## Goal of the exercise
The expected output is the full set of entries, printed exactly, without pictures.

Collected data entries
◇ ◇ ◇ ◇
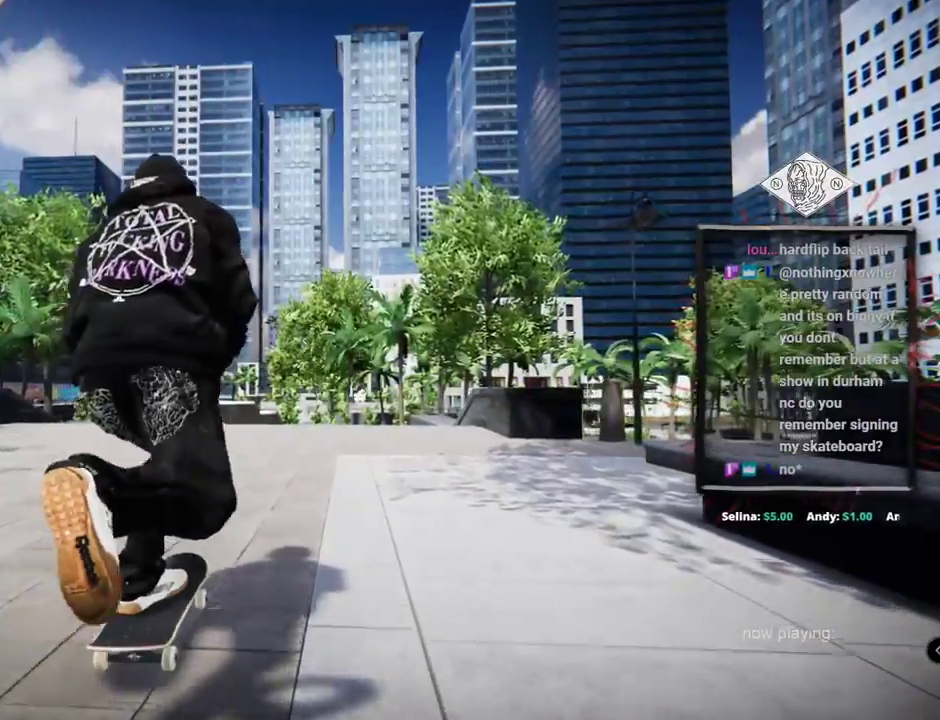
{"buttons": [], "left_stick": "center", "right_stick": "center", "events": []}
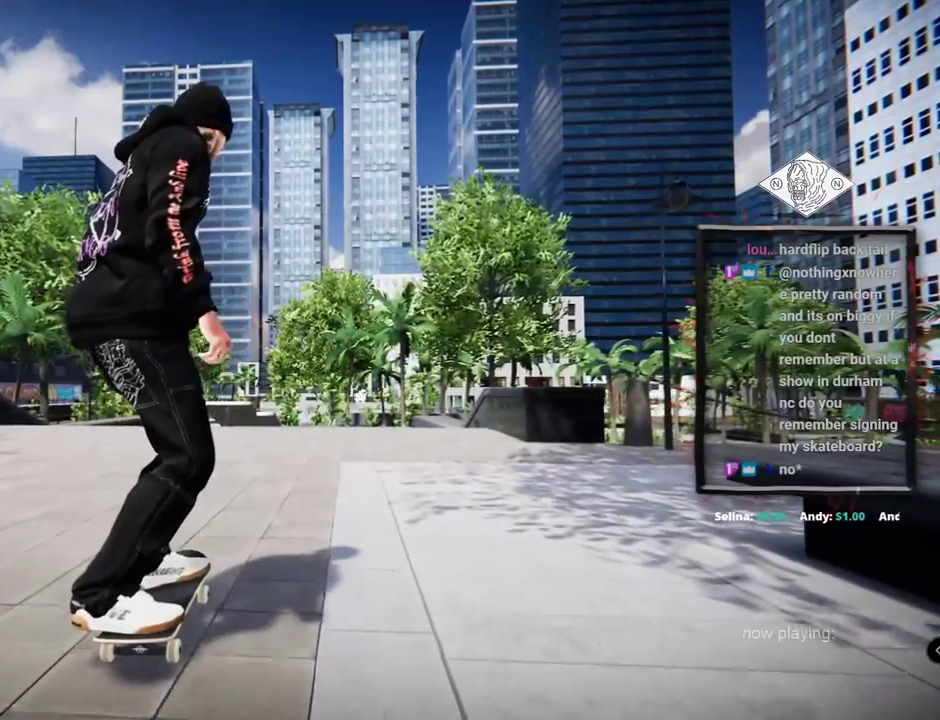
{"buttons": [], "left_stick": "left", "right_stick": "center", "events": [[384, "left_stick", "left"]]}
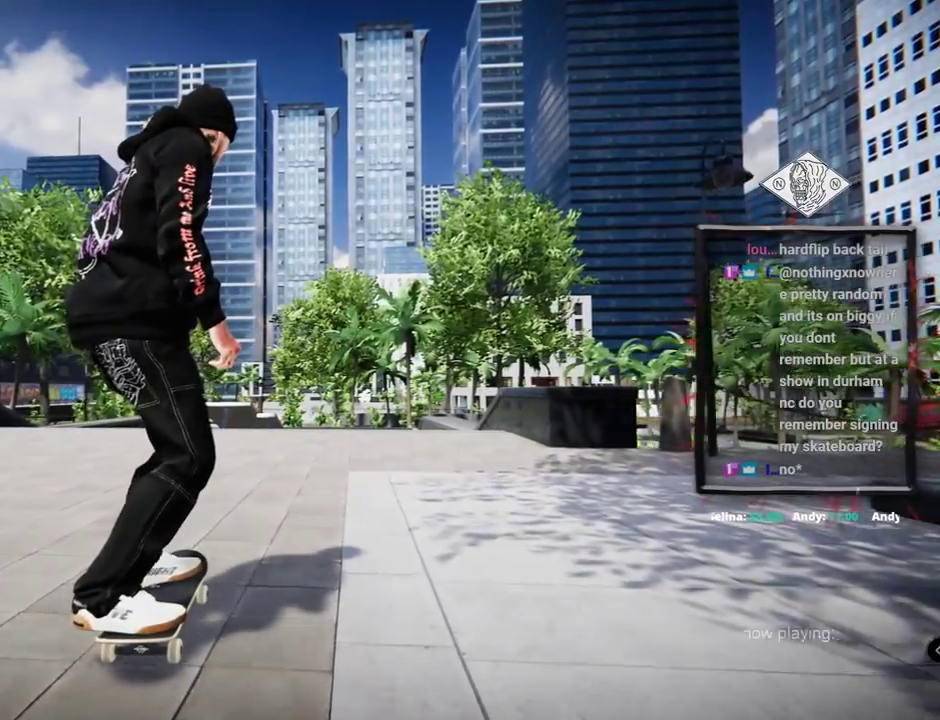
{"buttons": [], "left_stick": "center", "right_stick": "center", "events": [[33, "left_stick", "center"]]}
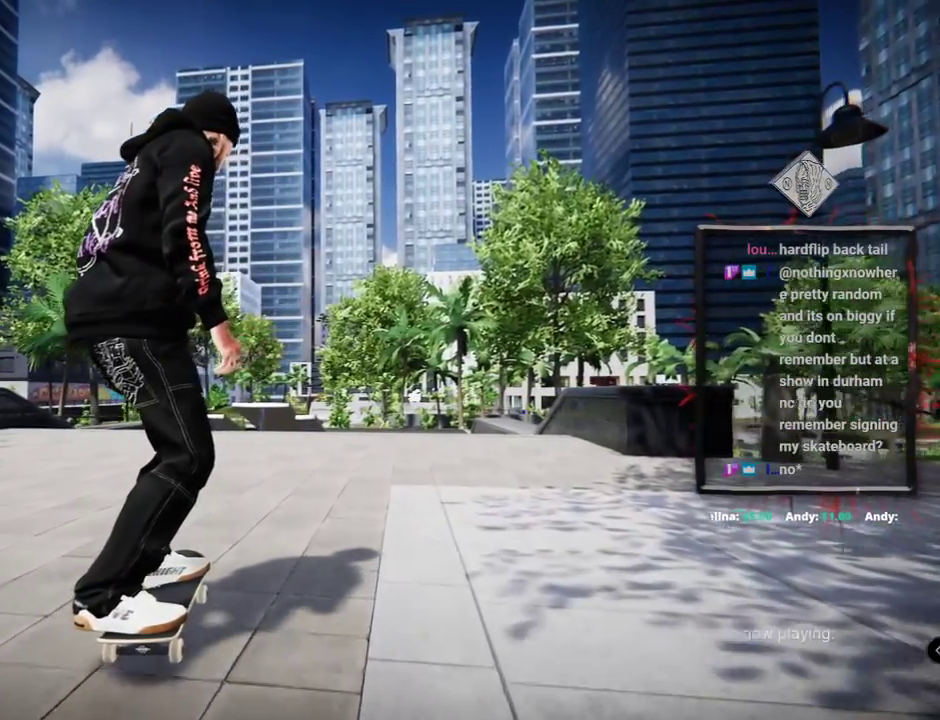
{"buttons": [], "left_stick": "center", "right_stick": "center", "events": []}
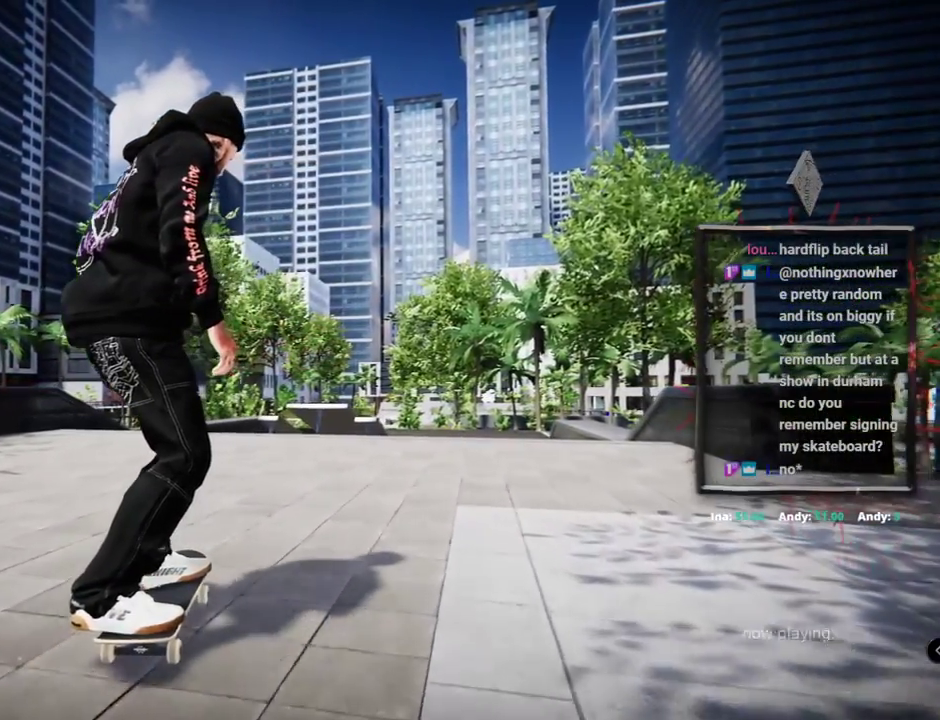
{"buttons": [], "left_stick": "center", "right_stick": "center", "events": []}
◇ ◇ ◇ ◇
## Answer to this problem
{"buttons": [], "left_stick": "center", "right_stick": "center", "events": []}
{"buttons": [], "left_stick": "left", "right_stick": "center", "events": [[384, "left_stick", "left"]]}
{"buttons": [], "left_stick": "center", "right_stick": "center", "events": [[33, "left_stick", "center"]]}
{"buttons": [], "left_stick": "center", "right_stick": "center", "events": []}
{"buttons": [], "left_stick": "center", "right_stick": "center", "events": []}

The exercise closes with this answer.